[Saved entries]

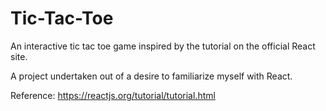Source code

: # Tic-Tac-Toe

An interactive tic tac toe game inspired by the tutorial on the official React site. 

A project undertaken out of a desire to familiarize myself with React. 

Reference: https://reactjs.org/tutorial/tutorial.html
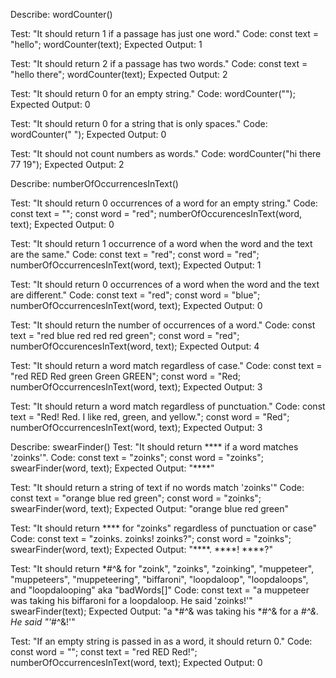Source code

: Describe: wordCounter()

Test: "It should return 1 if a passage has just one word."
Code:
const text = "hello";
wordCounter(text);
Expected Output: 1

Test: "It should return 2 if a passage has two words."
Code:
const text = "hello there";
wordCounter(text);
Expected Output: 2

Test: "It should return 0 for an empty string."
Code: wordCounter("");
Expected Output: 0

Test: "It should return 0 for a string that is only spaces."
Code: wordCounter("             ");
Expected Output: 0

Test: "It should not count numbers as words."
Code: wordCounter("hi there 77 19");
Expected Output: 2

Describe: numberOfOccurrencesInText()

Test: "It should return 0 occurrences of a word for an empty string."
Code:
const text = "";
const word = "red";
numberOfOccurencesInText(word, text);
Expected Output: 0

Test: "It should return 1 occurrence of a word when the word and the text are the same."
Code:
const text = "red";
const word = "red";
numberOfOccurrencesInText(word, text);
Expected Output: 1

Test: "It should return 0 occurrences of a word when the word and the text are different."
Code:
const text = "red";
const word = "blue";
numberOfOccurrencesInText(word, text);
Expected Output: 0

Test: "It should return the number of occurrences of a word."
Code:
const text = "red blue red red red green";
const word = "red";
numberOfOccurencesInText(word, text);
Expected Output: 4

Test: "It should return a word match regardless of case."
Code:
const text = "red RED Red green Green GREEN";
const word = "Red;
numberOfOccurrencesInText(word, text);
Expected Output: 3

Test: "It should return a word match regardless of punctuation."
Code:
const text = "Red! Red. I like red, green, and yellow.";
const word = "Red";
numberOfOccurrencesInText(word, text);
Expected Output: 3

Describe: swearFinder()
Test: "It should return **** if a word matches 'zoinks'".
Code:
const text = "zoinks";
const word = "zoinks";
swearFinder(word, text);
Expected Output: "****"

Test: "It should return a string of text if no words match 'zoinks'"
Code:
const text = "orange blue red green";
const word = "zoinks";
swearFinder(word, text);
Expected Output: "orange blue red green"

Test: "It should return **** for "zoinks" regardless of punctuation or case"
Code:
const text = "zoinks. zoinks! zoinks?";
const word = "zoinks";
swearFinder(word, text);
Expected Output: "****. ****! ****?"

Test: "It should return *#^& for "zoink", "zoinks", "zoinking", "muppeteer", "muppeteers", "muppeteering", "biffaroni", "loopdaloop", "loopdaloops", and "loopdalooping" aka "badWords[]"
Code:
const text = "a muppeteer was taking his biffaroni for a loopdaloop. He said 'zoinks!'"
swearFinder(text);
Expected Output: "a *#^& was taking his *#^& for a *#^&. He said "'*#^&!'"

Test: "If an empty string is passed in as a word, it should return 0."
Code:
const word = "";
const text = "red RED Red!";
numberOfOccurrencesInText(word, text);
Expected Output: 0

■ **WHAT YOU WILL DO**: Rewrite the data above as a JSON list of strings, one string per line, skipping blank lines. Leave the pictures out.

■ **ANSWER BELOW**:
[
  "Source code",
  ": # Tic-Tac-Toe",
  "An interactive tic tac toe game inspired by the tutorial on the official React site. ",
  "A project undertaken out of a desire to familiarize myself with React. ",
  "Reference: https://reactjs.org/tutorial/tutorial.html",
  "Source code",
  ": Describe: wordCounter()",
  "Test: \"It should return 1 if a passage has just one word.\"",
  "Code:",
  "const text = \"hello\";",
  "wordCounter(text);",
  "Expected Output: 1",
  "Test: \"It should return 2 if a passage has two words.\"",
  "Code:",
  "const text = \"hello there\";",
  "wordCounter(text);",
  "Expected Output: 2",
  "Test: \"It should return 0 for an empty string.\"",
  "Code: wordCounter(\"\");",
  "Expected Output: 0",
  "Test: \"It should return 0 for a string that is only spaces.\"",
  "Code: wordCounter(\"             \");",
  "Expected Output: 0",
  "Test: \"It should not count numbers as words.\"",
  "Code: wordCounter(\"hi there 77 19\");",
  "Expected Output: 2",
  "Describe: numberOfOccurrencesInText()",
  "Test: \"It should return 0 occurrences of a word for an empty string.\"",
  "Code:",
  "const text = \"\";",
  "const word = \"red\";",
  "numberOfOccurencesInText(word, text);",
  "Expected Output: 0",
  "Test: \"It should return 1 occurrence of a word when the word and the text are the same.\"",
  "Code:",
  "const text = \"red\";",
  "const word = \"red\";",
  "numberOfOccurrencesInText(word, text);",
  "Expected Output: 1",
  "Test: \"It should return 0 occurrences of a word when the word and the text are different.\"",
  "Code:",
  "const text = \"red\";",
  "const word = \"blue\";",
  "numberOfOccurrencesInText(word, text);",
  "Expected Output: 0",
  "Test: \"It should return the number of occurrences of a word.\"",
  "Code:",
  "const text = \"red blue red red red green\";",
  "const word = \"red\";",
  "numberOfOccurencesInText(word, text);",
  "Expected Output: 4",
  "Test: \"It should return a word match regardless of case.\"",
  "Code:",
  "const text = \"red RED Red green Green GREEN\";",
  "const word = \"Red;",
  "numberOfOccurrencesInText(word, text);",
  "Expected Output: 3",
  "Test: \"It should return a word match regardless of punctuation.\"",
  "Code:",
  "const text = \"Red! Red. I like red, green, and yellow.\";",
  "const word = \"Red\";",
  "numberOfOccurrencesInText(word, text);",
  "Expected Output: 3",
  "Describe: swearFinder()",
  "Test: \"It should return **** if a word matches 'zoinks'\".",
  "Code:",
  "const text = \"zoinks\";",
  "const word = \"zoinks\";",
  "swearFinder(word, text);",
  "Expected Output: \"****\"",
  "Test: \"It should return a string of text if no words match 'zoinks'\"",
  "Code:",
  "const text = \"orange blue red green\";",
  "const word = \"zoinks\";",
  "swearFinder(word, text);",
  "Expected Output: \"orange blue red green\"",
  "Test: \"It should return **** for \"zoinks\" regardless of punctuation or case\"",
  "Code:",
  "const text = \"zoinks. zoinks! zoinks?\";",
  "const word = \"zoinks\";",
  "swearFinder(word, text);",
  "Expected Output: \"****. ****! ****?\"",
  "Test: \"It should return *#^& for \"zoink\", \"zoinks\", \"zoinking\", \"muppeteer\", \"muppeteers\", \"muppeteering\", \"biffaroni\", \"loopdaloop\", \"loopdaloops\", and \"loopdalooping\" aka \"badWords[]\"",
  "Code:",
  "const text = \"a muppeteer was taking his biffaroni for a loopdaloop. He said 'zoinks!'\"",
  "swearFinder(text);",
  "Expected Output: \"a *#^& was taking his *#^& for a *#^&. He said \"'*#^&!'\"",
  "Test: \"If an empty string is passed in as a word, it should return 0.\"",
  "Code:",
  "const word = \"\";",
  "const text = \"red RED Red!\";",
  "numberOfOccurrencesInText(word, text);",
  "Expected Output: 0"
]